Mais l’essentiel était ailleurs.

Julien avait commencé à changer.

Lentement. Imparfaitement. Mais sincèrement.

Pour la première fois, il consultait Camille avant de décider.

Il avait cessé d’approuver sa mère par réflexe.

Il avait appris à lui dire « non ».

Pour Geneviève, ce fut un choc.

— Julien, tu n’es plus le même depuis ton mariage.

Avant, il aurait baissé les yeux.

Maintenant, il répondait calmement :

— Non, maman. J’ai simplement commencé à construire ma propre famille.

Sa belle-mère s’est offensée.

Puis elle a pleuré.

Puis elle a tenté de faire pression par la culpabilité.

Mais peu à peu, elle a commencé à comprendre : son fils avait grandi.

Six mois plus tard, l’inattendu s’est produit.

Geneviève a elle-même appelé Camille.

— Camille, ma chérie… puis-je passer ?

Sa belle-mère était assise dans la cuisine, étrangement silencieuse.
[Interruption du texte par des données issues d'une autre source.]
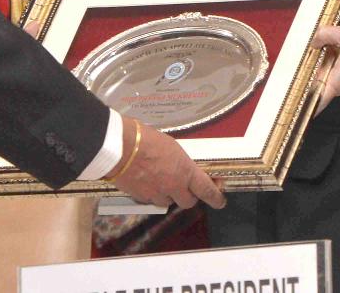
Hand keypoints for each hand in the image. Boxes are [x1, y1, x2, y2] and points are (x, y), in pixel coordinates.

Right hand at [107, 117, 225, 209]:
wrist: (119, 147)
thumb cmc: (144, 138)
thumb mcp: (170, 146)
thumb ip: (179, 162)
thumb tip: (181, 167)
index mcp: (185, 171)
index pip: (207, 190)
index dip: (215, 198)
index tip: (220, 201)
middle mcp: (174, 186)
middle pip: (188, 202)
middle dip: (187, 195)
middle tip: (182, 186)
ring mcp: (157, 194)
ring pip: (167, 202)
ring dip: (167, 195)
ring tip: (158, 179)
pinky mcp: (141, 197)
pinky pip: (150, 200)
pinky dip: (150, 193)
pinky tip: (144, 180)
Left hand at [309, 24, 339, 112]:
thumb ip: (324, 35)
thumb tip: (314, 40)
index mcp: (338, 81)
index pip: (317, 100)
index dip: (305, 104)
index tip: (294, 107)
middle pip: (322, 83)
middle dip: (314, 71)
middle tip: (308, 56)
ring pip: (332, 76)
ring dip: (327, 64)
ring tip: (326, 48)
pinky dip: (337, 63)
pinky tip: (338, 49)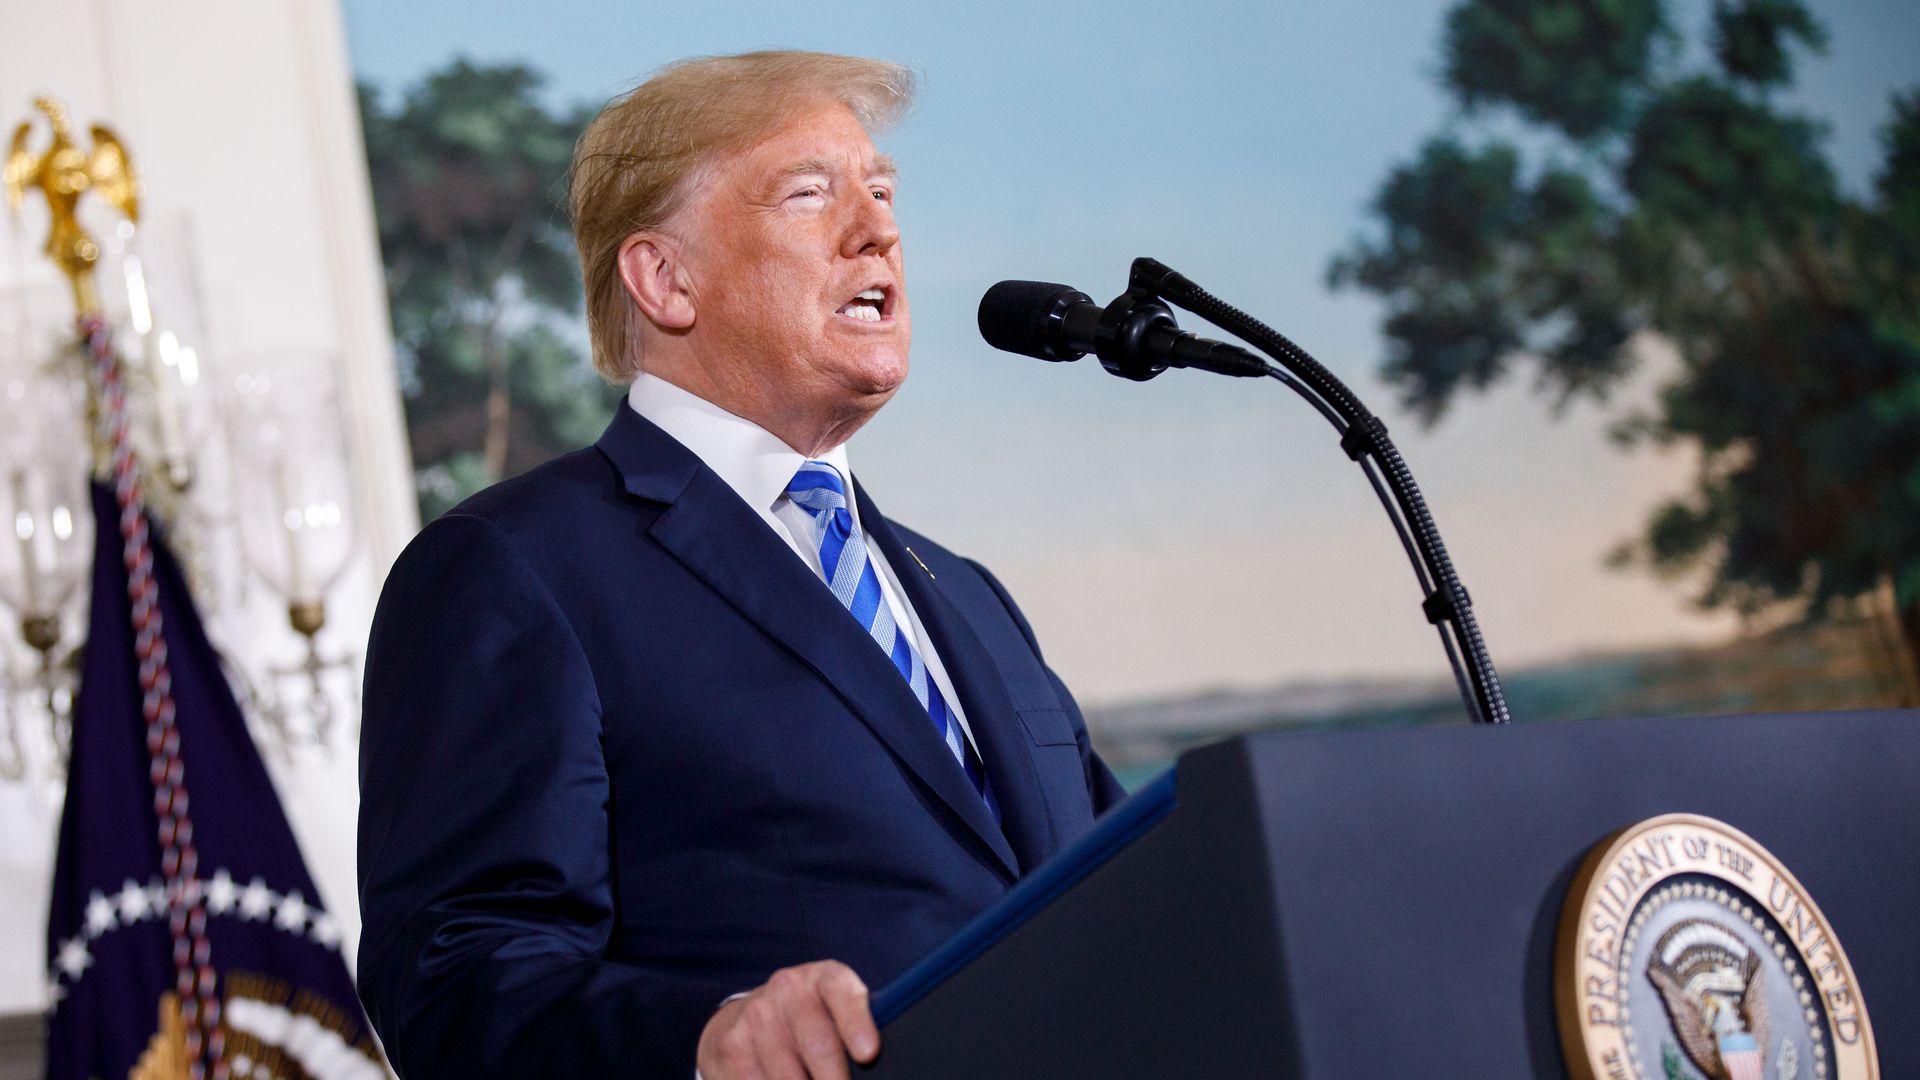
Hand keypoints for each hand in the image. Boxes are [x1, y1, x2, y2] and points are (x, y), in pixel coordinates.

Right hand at [696, 960, 879, 1078]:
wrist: (748, 1014)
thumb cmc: (810, 1017)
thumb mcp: (836, 1009)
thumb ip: (859, 1027)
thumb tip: (874, 1059)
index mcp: (823, 977)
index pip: (842, 992)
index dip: (856, 1023)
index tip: (868, 1054)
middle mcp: (787, 990)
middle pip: (817, 1042)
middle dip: (834, 1078)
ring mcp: (756, 1016)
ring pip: (787, 1074)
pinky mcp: (732, 1046)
Elle a longtemps fait tourner sa tasse entre ses doigts.

Puis elle a dit :

— Je crois que je me suis trop habituée à ce que Julien vive ma vie à la place de la sienne.

Camille a levé les yeux, surprise.

— Et j’ai cru… que s’il faisait moins pour moi, c’est qu’il m’aimait moins.

Elle a souri tristement.

— C’est idiot, non ?

Camille a répondu doucement :

— Non. C’est juste la peur.

Sa belle-mère a hoché la tête.

Et pour la première fois, il n’y a pas eu de combat entre elles.

Juste une conversation honnête entre deux femmes adultes.

Un an plus tard, ils ont finalement acheté l’appartement.

Petit. Clair. Avec d’immenses fenêtres.

Le jour de l’emménagement, Julien se tenait au milieu du salon vide et souriait comme un gamin.

— Tu te souviens de ce compte ?

Camille a ri.

— Comme si je pouvais oublier.

Il s’est approché.

— Merci de ne pas avoir tout laissé tomber, à l’époque.

Elle l’a regardé attentivement.

— Remercie-toi surtout. Tout le monde ne sait pas reconnaître ses torts.

Il l’a serrée dans ses bras.

Forte. Chaudement.

Et Camille a soudain compris : parfois, ce qui sauve un couple, ce n’est pas l’absence d’erreurs.

Mais la volonté, enfin, de s’écouter l’un l’autre.